**Activity**
Count the lines below that contain the word "maxSize" and give only the number.

**Data for the task**
•••

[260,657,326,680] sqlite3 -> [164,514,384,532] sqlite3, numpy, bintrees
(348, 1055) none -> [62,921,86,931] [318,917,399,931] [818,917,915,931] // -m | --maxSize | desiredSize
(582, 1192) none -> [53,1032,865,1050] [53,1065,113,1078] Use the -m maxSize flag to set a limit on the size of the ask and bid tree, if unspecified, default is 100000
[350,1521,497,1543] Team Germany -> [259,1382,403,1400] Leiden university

•••

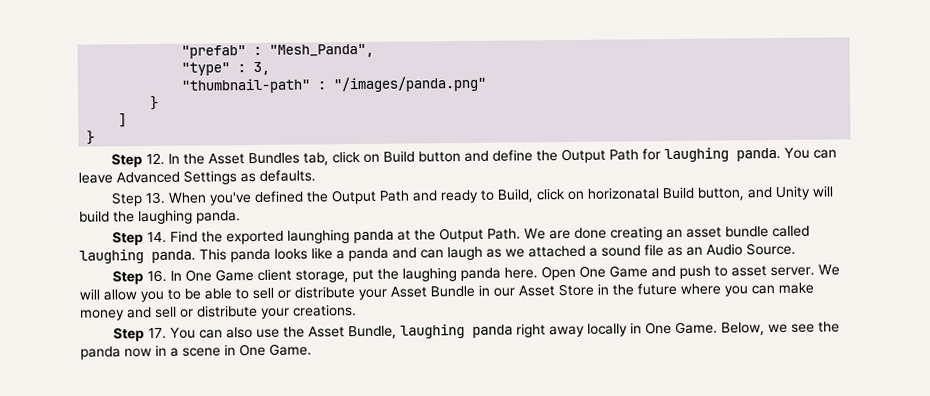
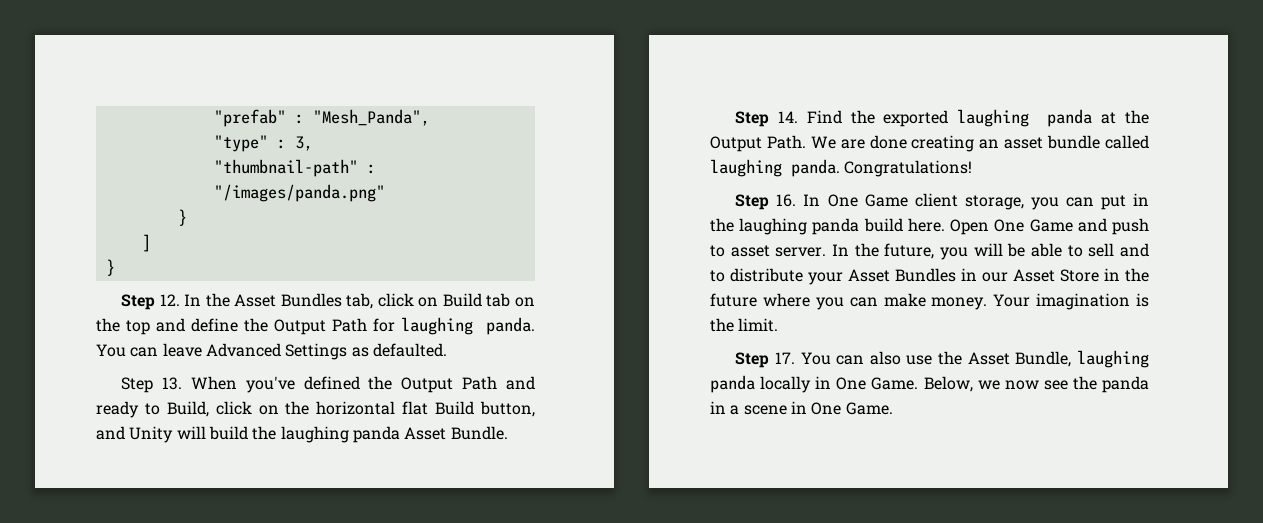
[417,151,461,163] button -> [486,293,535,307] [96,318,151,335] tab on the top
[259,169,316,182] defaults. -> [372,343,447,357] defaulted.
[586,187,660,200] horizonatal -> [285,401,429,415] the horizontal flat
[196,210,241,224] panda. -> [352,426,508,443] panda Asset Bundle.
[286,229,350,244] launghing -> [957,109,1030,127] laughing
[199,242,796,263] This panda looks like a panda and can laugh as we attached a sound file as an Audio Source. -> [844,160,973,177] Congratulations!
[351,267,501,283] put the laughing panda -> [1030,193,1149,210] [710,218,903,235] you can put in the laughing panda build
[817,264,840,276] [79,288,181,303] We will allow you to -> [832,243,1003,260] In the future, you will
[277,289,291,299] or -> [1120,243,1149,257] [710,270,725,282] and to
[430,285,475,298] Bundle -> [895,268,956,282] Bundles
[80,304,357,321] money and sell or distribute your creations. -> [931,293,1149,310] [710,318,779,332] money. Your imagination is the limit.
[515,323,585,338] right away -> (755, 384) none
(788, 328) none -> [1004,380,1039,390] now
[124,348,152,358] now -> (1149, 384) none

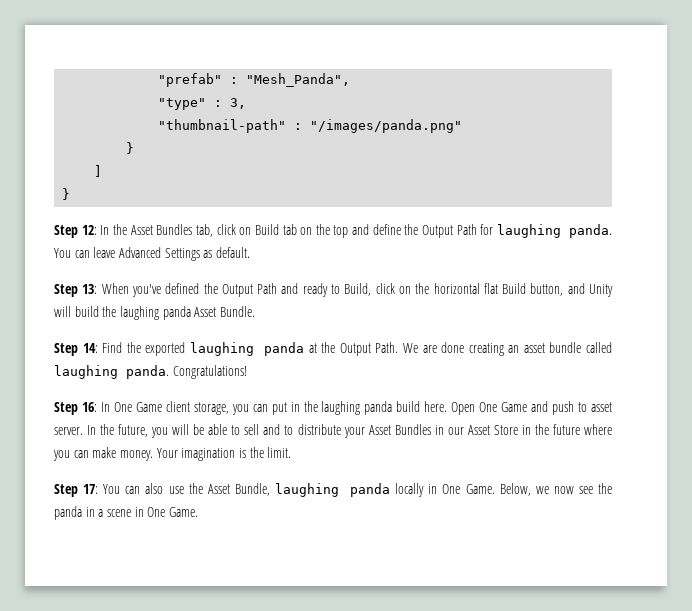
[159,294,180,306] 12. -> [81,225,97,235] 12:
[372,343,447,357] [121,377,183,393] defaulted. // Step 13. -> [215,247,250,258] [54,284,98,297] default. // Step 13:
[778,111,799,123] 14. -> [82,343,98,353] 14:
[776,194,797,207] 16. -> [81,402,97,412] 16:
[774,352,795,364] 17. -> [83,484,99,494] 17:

•••

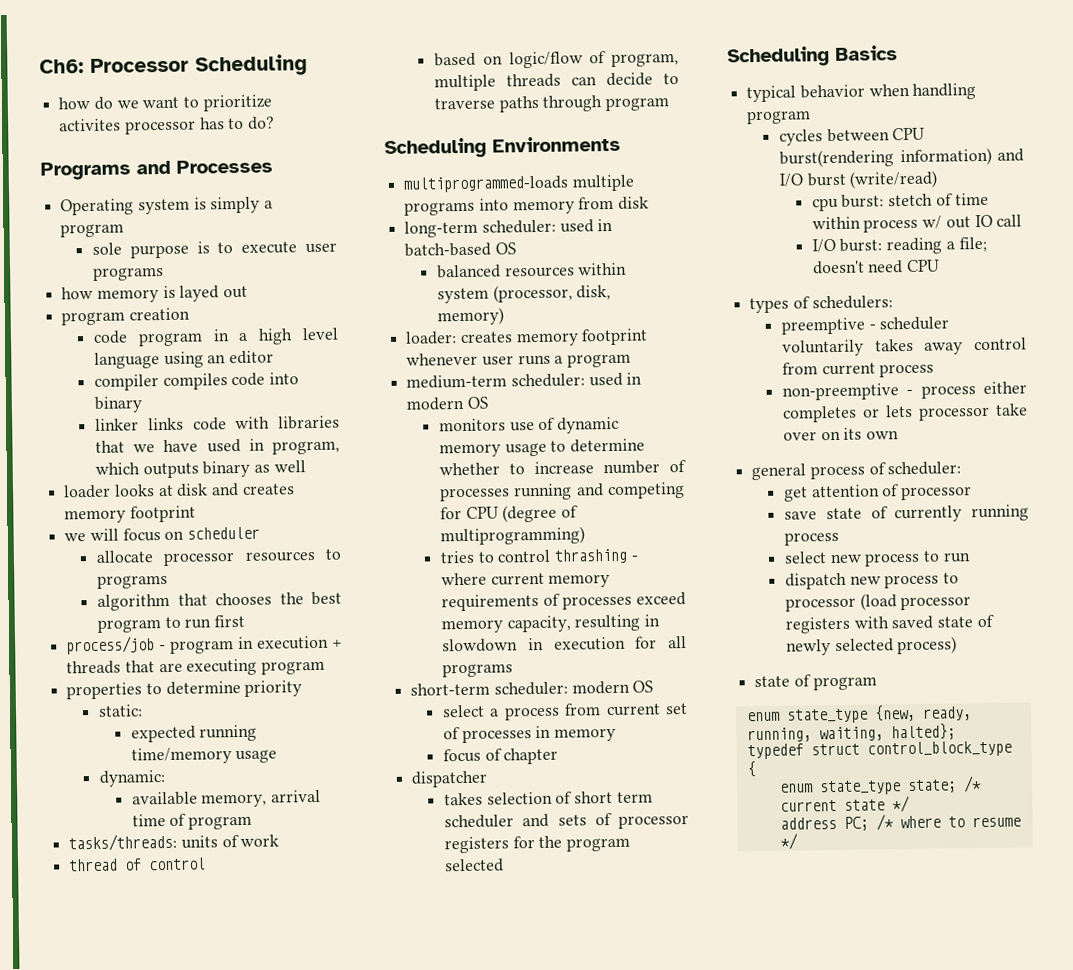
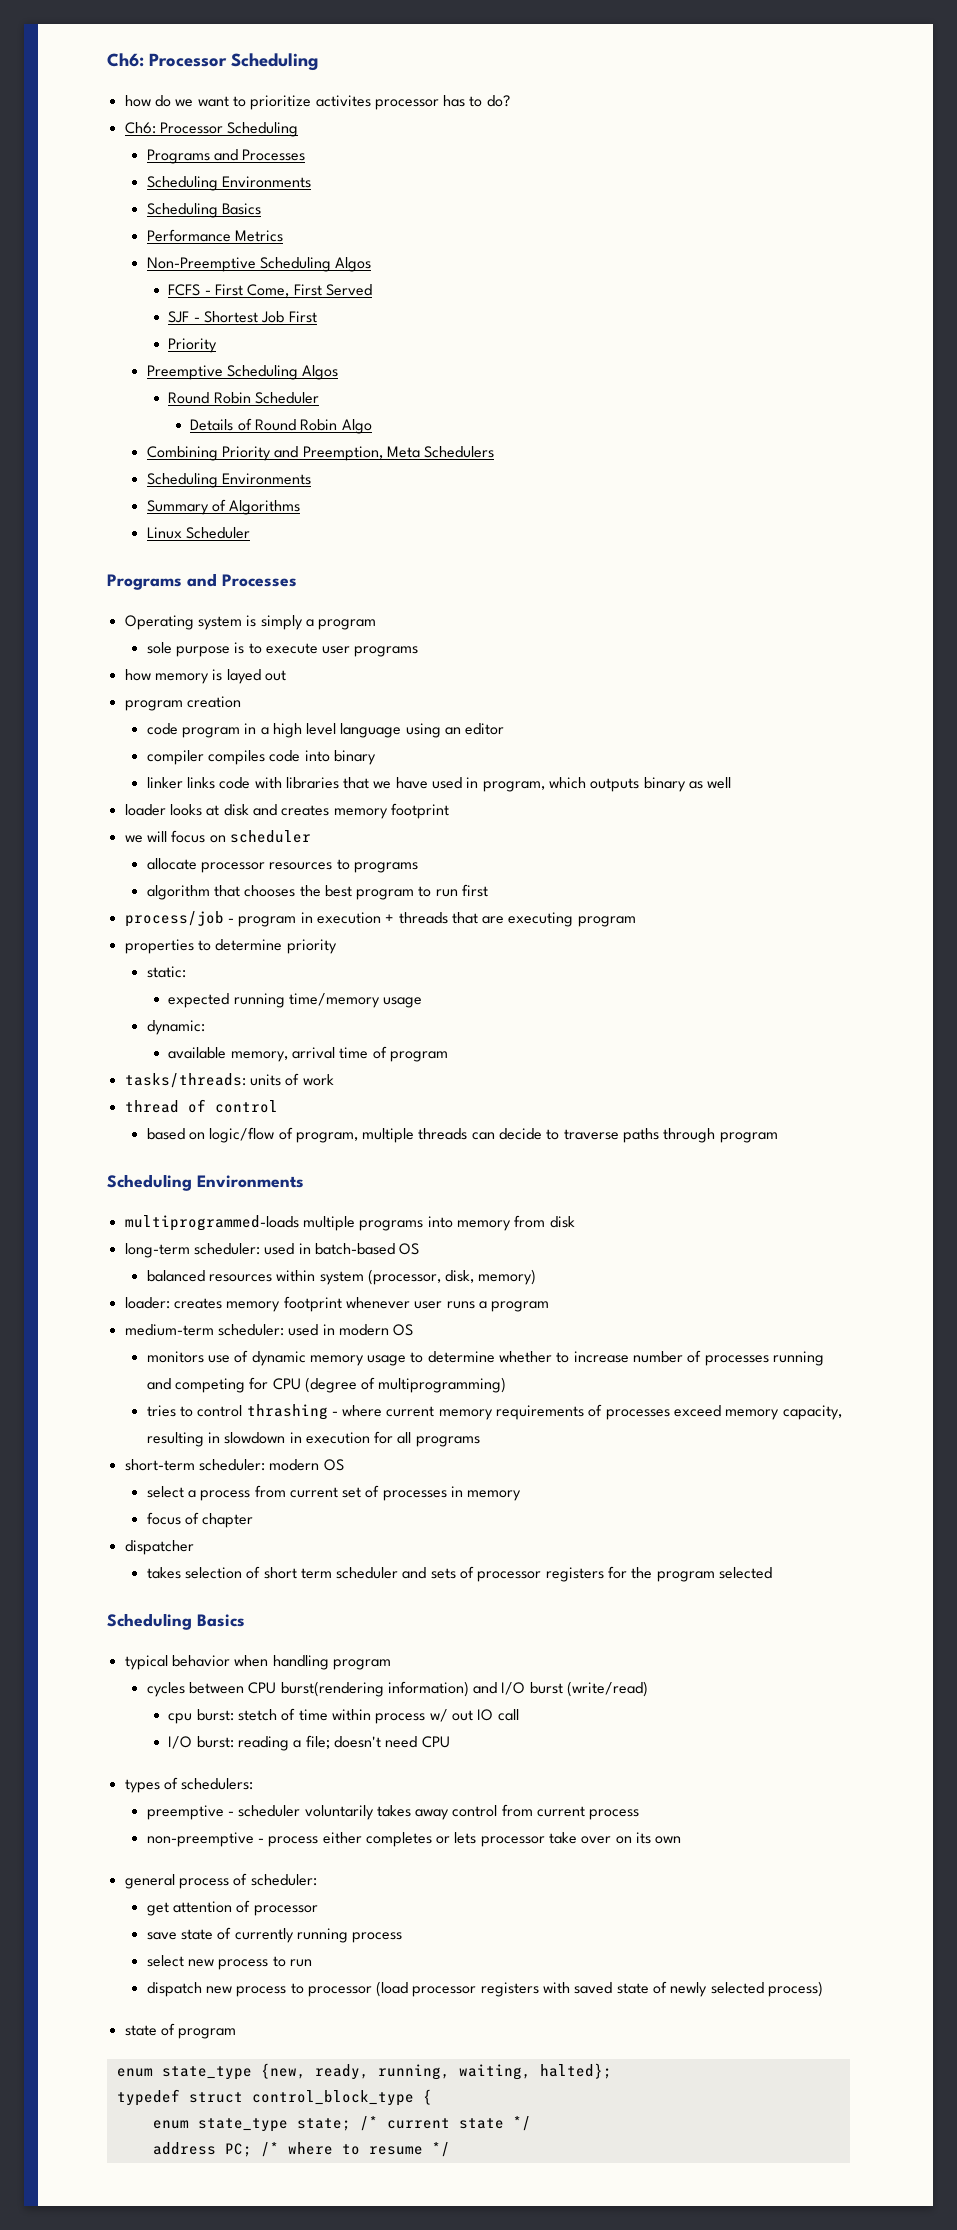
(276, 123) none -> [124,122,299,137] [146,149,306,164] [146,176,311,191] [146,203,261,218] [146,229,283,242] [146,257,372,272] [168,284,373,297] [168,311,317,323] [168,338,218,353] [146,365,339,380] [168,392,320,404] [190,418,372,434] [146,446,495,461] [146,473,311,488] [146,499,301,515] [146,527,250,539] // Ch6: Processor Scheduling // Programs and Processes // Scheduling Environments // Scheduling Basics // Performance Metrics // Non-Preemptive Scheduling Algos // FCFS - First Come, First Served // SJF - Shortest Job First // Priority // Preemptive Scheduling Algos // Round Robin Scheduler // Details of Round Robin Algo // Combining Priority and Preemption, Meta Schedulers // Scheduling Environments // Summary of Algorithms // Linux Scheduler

•••

**Result for this task**
2